We had been front page on Digg and that got us a crazy number of uniques, but the initial VC interest did not start until we were on TechCrunch and Lifehacker a week or two later.


We've been covered on TC twice (without any other significant coverage on the same day):

We saw an additional ~2200 UVs for the site on the first post; ~12000 UVs for the widget (incl in post) and ~1000 UVs for the site on the second post.

To this day, we still have people e-mailing us (as a result of TC coverage) -- usually they want you use their service.


I suspect there was a decent amount of overlap between techcrunch readers and news.yc readers prior to the article. I wonder what the spike numbers are for the yc startups that have articles written about them when they first release.


Oh. Well that's far less damaging that I was expecting. So far, no influx of techcrunch commenters, that I can see.

Thanks for sharing.


I think this is an opportunity for us to inspire an even bigger community of the benefits of grounded, esoteric conversation. Let's not worry about short term damage, but try to teach and motivate the newcomers and avoid creating an unwelcoming community.

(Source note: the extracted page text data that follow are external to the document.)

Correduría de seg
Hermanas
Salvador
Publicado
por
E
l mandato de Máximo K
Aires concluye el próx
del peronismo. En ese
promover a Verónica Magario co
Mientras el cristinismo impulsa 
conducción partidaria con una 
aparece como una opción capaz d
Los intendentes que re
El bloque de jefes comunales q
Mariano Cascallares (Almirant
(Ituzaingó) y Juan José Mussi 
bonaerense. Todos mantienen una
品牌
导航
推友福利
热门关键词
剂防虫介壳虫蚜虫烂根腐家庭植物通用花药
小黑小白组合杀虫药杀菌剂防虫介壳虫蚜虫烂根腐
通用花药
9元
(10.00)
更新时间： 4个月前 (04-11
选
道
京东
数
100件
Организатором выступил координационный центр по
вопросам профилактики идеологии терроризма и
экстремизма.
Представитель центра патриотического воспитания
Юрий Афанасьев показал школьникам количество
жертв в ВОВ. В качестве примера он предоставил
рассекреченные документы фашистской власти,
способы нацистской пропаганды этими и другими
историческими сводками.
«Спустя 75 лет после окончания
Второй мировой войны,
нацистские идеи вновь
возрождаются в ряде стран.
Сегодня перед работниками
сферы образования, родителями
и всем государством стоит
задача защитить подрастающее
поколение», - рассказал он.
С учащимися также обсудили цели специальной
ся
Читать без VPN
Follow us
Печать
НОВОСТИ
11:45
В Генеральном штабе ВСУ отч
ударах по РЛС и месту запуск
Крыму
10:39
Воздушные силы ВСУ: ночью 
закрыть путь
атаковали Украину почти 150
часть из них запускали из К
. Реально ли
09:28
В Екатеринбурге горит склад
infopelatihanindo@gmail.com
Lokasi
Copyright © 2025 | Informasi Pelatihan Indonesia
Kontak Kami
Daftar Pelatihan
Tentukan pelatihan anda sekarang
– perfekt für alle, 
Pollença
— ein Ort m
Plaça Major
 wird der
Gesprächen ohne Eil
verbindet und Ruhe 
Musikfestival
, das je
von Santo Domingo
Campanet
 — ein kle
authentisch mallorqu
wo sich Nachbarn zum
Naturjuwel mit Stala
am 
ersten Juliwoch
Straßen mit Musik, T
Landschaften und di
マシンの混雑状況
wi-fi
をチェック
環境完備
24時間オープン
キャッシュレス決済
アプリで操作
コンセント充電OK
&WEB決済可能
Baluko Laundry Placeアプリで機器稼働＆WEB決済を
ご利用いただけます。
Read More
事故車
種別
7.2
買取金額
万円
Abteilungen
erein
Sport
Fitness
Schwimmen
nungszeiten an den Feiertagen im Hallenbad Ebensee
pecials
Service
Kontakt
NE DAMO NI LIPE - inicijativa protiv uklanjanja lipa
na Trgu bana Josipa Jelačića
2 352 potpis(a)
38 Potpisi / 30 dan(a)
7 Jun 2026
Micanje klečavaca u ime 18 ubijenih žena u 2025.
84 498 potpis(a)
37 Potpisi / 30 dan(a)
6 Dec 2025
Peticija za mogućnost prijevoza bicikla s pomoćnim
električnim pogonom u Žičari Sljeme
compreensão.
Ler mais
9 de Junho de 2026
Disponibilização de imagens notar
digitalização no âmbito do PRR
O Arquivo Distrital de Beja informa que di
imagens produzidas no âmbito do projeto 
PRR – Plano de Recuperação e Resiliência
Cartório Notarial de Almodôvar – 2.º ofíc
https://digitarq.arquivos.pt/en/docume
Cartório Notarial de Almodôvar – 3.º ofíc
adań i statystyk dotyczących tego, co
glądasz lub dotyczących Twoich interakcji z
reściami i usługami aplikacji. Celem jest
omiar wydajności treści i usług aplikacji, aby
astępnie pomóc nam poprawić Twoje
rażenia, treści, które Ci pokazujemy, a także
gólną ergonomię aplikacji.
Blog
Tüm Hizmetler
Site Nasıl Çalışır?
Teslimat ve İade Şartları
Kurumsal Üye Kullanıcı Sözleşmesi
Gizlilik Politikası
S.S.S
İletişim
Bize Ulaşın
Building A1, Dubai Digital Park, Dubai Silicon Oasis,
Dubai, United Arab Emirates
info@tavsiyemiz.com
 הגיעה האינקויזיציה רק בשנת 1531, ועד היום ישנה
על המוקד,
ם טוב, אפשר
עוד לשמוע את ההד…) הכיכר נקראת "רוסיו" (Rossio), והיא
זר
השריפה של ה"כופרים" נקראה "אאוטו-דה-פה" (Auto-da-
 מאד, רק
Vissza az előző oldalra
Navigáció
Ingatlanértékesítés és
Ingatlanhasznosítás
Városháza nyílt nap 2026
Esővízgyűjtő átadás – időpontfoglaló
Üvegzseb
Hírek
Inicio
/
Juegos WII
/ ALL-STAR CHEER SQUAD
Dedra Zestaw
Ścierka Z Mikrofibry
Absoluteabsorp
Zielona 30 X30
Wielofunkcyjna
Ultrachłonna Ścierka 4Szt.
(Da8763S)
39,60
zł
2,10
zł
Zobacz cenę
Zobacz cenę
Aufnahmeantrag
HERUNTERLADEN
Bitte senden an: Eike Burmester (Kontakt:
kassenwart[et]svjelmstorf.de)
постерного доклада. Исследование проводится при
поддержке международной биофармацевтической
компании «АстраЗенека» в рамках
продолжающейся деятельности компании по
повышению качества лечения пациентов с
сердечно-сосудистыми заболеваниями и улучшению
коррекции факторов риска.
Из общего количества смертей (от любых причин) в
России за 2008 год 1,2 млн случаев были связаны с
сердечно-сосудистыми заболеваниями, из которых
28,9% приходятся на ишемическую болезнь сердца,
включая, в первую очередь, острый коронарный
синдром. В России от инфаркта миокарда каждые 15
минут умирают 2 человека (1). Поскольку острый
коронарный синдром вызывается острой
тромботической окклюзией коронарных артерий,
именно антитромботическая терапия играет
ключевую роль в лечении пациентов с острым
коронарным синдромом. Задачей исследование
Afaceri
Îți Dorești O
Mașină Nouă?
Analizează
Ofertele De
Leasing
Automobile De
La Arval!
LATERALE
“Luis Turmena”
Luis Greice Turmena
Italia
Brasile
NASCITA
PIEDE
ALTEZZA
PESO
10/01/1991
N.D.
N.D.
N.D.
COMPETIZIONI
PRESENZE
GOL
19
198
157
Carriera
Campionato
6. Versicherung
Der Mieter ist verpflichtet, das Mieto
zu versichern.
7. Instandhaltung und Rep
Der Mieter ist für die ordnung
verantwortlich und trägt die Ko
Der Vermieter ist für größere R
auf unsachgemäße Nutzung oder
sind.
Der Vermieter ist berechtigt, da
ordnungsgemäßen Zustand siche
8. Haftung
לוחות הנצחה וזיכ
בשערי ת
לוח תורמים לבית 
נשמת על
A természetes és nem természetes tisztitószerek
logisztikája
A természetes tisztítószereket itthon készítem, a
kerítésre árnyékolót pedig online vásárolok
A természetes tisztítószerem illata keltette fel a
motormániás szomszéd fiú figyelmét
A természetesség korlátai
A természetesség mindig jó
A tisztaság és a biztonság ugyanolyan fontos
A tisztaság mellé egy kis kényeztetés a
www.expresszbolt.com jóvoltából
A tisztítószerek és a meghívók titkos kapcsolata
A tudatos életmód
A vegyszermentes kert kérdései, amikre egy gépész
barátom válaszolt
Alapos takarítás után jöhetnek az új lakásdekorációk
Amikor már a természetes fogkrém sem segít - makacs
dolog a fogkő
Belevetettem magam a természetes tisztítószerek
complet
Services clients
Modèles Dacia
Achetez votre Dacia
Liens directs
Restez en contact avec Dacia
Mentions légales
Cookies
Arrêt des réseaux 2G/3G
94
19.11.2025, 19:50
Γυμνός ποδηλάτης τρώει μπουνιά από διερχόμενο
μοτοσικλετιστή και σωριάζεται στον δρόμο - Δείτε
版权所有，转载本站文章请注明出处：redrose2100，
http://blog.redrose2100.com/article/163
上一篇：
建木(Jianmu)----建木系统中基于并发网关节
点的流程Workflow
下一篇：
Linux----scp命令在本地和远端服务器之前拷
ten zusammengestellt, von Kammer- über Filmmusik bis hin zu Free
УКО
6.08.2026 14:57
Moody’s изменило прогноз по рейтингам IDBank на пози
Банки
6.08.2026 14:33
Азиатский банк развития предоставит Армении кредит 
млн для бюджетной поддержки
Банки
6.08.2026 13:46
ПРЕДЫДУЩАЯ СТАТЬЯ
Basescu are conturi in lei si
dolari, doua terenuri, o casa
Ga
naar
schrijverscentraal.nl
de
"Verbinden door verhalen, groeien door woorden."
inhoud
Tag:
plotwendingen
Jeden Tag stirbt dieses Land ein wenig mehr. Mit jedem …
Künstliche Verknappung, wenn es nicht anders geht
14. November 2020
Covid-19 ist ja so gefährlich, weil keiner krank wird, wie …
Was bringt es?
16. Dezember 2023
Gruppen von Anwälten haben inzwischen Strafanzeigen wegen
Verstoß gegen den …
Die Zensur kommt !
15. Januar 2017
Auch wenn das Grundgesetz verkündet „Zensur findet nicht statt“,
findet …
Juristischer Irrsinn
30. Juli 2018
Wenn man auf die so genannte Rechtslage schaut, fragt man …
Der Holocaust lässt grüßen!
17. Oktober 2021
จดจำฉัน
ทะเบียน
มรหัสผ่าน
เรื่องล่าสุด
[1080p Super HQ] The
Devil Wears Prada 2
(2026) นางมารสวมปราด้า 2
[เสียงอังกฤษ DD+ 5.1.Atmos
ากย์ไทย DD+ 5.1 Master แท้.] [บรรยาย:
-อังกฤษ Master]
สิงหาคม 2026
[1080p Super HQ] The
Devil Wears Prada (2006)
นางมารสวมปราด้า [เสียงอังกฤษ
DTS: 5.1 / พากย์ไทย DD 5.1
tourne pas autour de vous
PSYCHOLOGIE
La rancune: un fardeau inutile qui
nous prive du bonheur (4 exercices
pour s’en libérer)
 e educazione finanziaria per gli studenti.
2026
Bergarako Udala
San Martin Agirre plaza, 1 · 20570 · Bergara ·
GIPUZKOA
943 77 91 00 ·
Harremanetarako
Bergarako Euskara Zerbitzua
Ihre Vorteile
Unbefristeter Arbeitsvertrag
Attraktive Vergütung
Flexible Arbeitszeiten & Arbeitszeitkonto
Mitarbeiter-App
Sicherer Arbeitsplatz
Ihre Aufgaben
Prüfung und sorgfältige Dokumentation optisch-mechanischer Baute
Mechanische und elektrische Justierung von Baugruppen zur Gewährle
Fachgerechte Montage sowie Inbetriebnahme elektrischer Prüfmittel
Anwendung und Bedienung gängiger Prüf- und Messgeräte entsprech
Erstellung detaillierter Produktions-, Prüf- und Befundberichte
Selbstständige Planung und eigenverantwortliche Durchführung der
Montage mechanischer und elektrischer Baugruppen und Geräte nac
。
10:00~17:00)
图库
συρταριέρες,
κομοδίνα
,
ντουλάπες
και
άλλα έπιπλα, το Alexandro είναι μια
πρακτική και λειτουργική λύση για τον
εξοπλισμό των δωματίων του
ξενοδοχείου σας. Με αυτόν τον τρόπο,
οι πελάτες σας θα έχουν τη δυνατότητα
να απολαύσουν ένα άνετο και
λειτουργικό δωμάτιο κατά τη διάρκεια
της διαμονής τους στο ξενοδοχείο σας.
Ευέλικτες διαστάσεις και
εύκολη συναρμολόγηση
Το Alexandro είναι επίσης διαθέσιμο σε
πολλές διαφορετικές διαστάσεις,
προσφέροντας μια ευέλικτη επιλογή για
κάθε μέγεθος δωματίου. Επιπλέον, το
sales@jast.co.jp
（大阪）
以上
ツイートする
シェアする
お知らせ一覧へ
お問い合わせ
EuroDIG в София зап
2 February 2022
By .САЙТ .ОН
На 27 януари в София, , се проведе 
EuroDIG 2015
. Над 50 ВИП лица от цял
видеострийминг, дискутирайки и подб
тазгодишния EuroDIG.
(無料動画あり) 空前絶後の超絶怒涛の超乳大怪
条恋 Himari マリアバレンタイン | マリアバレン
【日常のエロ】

Huh, not near as bad as I expected. For some reason I pictured a hoard of 10k new users posting nothing but xkcd and penny arcade.


would that be so wrong?

:)


10k new users wouldn't be so wrong...

10k new users posting xkcd and penny arcade comics would be. I can go to the xkcd/PA site to view the comics when I feel like it. I can go to fark/reddit/digg for humor. There is no need to make this site equal in content to them. I'm not saying they are bad, but I don't see the point in duplication.


10k new users might be a problem, in the same way that the flood of new Internet users from AOL was referred to as the "September that never ended". Any time users flow in to a community too quickly, it is difficult to bring them all in to compliance with the social norms of the community, resulting in a change in those social norms which the existing community members usually do not like. It's one of the reasons people get upset about immigration.


Well, 1 or 2 isn't bad, but eventually it would become noise, not signal.

I don't think that that goal of this site is quantity of users or stories, but quality.


I've had a few stories I've tracked on the TC effect.

Recently they wrote about my company, GotCast.com, and we had about the same reaction as Paul saw.

Before that I wrote a story for TC about a company in the photo sharing space (Jan of last year) and they had significantly more traffic from it.

I think anymore the spike is a lot less noticeable than people give it credit for.


"On a typical day there are 50-60."

Which means there are tens of thousands of accounts? I'm amazed that the community still feels small here. That's some crazy lurker:commenter ratio.


There are

  > (len hpasswords*) 
  14357
accounts. Not all active, obviously.


and does anybody have numbers on coverage in news.yc?


Last October, about 1400 visits spread over 3 days (half of it on the first day).

Obviously it varies based on a number of factors (I'm sure an YC start-up launch announcement gets a lot more clicks, for example).


Thanks!


I just took a look at my referrers for the past year on my blog. Without a doubt 90% of referrers are social bookmarking sites like this and reddit.

It might be the psychology of it all. You visit a social bookmarking site to find interesting links; you visit a blog to see what they have to say more than click on the links.


I hope its not the beginning of the enditt.